Texto proporcionado:
◇ ◇ ◇
Pero bueno, ni puedo hacer nada, ni creo tener el derecho de hacerlo, ya que no soy español, y si en realidad está en camino de desaparecer, ojalá que se tarde mucho.

Saludos.


----------



## Dudu678

Como bien te han dicho, en el habla coloquial se pierde esa _d_, pasando a usarse el infinitivo. Muy correcto no es, pero ya hemos asumido que la gente habla así. Es una lástima... lo peor es que hay incluso personas que desconocen la forma correcta.


----------



## lamartus

Sí, es una pena, pero hay que seguir usándolo a ver si contagiamos a los que están a nuestro alrededor. 

Un saludo a todos.

Lamartus (que casi tienen dominado su leísmo gracias a estos foros)


----------



## horusankh

Gracias Dudu:

Pues sí, como dije al principio, incluso he notado que es común que se diga hasta por televisión, y contra eso es difícil luchar.

Saludos.


----------



## Cecilio

Yo pronuncio la "d" del imperativo plural y conozco a muchas personas que la pronuncian aquí en Valencia. Es cierto que se escucha muchas veces la terminación en "r" pero no creo que pueda considerarse un uso tan general.


----------



## Dudu678

Debe de ser por regiones. Aquí definitivamente mucha gente (yo diría mayoría) utiliza el infinitivo.


----------



## chaquira16

Hola a todos.
Se puede usar la forma del infinitivo para expresar mandato pero su construcción exige que le preceda una preposición:
¡A callar! ¡Niños: a dormir!
Es correcta , además de frecuente en nuestro idioma por estos pagos peninsulares.
Lo habitual en la lengua formal es Cállense, cállaos, además de las citadas, es decir con terminación  en -d.
◇ ◇ ◇
Datos:
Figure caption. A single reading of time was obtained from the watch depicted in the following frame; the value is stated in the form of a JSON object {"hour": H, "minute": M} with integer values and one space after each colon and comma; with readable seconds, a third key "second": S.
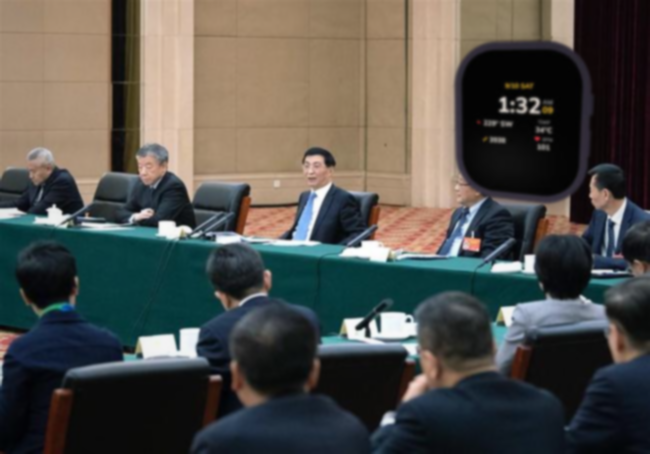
◇ ◇ ◇
Objetivos:
1 - Contesta las siguientes preguntas sobre el hilo del foro acerca del imperativo plural.
(a) ¿En qué ciudad dice Cecilio que él y muchas personas pronuncian la "d" del imperativo plural?
(b) ¿Por qué medio ha notado horusankh que es común este uso?
(c) Según chaquira16, ¿qué debe preceder al infinitivo cuando se usa para expresar mandato?
2 - Retoma el hilo del foro acerca del imperativo plural justo después de su última oración.
Las líneas de datos provienen de otra fuente distinta del texto.

Respuestas del ejercicio:
1 -
(a) En Valencia.
(b) Por televisión.
(c) Una preposición.

2 -
Saludos
Carmen


----------



## Jellby

horusankh said:


> Hasta aquí todo bien, mi pregunta es que últimamente, cuando he ido a España, cuando han venido amigos de allá, y en los programas de televisión españoles que se ven por acá veo que usan el infinitivo como si fuera imperativo, es decir: "vamos, empeza*r* a comer antes de que se enfríe", "conta*r*me cómo os ha ido", "abriga*r*os, hace mucho frío", en lugar de "empeza*d*", "conta*d*me", "abrigaos". Y de hecho no creo haberlo oído ni una sola vez de la forma como pensaba que era correcta, y sin embargo, en el DRAE sigue apareciendo con "d" y no aparece con "r".



Por si no queda claro: es un error, es un error, es un error... Y el hecho de que sea frecuente no lo hace menos erróneo (como el uso de "dijistes" o "habían patatas").

El imperativo de "vosotros" siempre termina en "d". Y:
La segunda persona del plural del imperativo vosotros pierde la _-d_ final cuando se le añade el enclítico _os_; así, _estad + os_ = _estaos_ (y no _estados_): _Estaos quietos_. Es excepción la forma _idos_, imperativo poco usado de _irse_.

Repito: "contarme cómo os ha ido" y "abrigaros, hace mucho frío" son sendos *errores*.


----------



## jmx

Jellby said:


> Por si no queda claro: es un error, es un error, es un error... Y el hecho de que sea frecuente no lo hace menos erróneo (como el uso de "dijistes" o "habían patatas").
> 
> El imperativo de "vosotros" siempre termina en "d". Y:
> La segunda persona del plural del imperativo vosotros pierde la _-d_ final cuando se le añade el enclítico _os_; así, _estad + os_ = _estaos_ (y no _estados_): _Estaos quietos_. Es excepción la forma _idos_, imperativo poco usado de _irse_.
> 
> Repito: "contarme cómo os ha ido" y "abrigaros, hace mucho frío" son sendos *errores*.


Ahora sólo nos falta saber *por qué* son errores.


----------



## Dudu678

jmartins said:


> Ahora sólo nos falta saber *por qué* son errores.


Yo creo que está claro. ¿Te refieres a por qué es incorrecto gramaticalmente? ¿O quizá quieres decir que nos falta saber por qué se han comenzado a cometer estos errores?


----------



## jmx

Dudu678 said:


> Yo creo que está claro. ¿Te refieres a por qué es incorrecto gramaticalmente? ¿O quizá quieres decir que nos falta saber por qué se han comenzado a cometer estos errores?


Vamos a ver, se me ocurren varias posibilidades de por qué se considera incorrecta esta construcción o cualquier otra :

- Porque nadie la usa (en este caso parece que no es eso)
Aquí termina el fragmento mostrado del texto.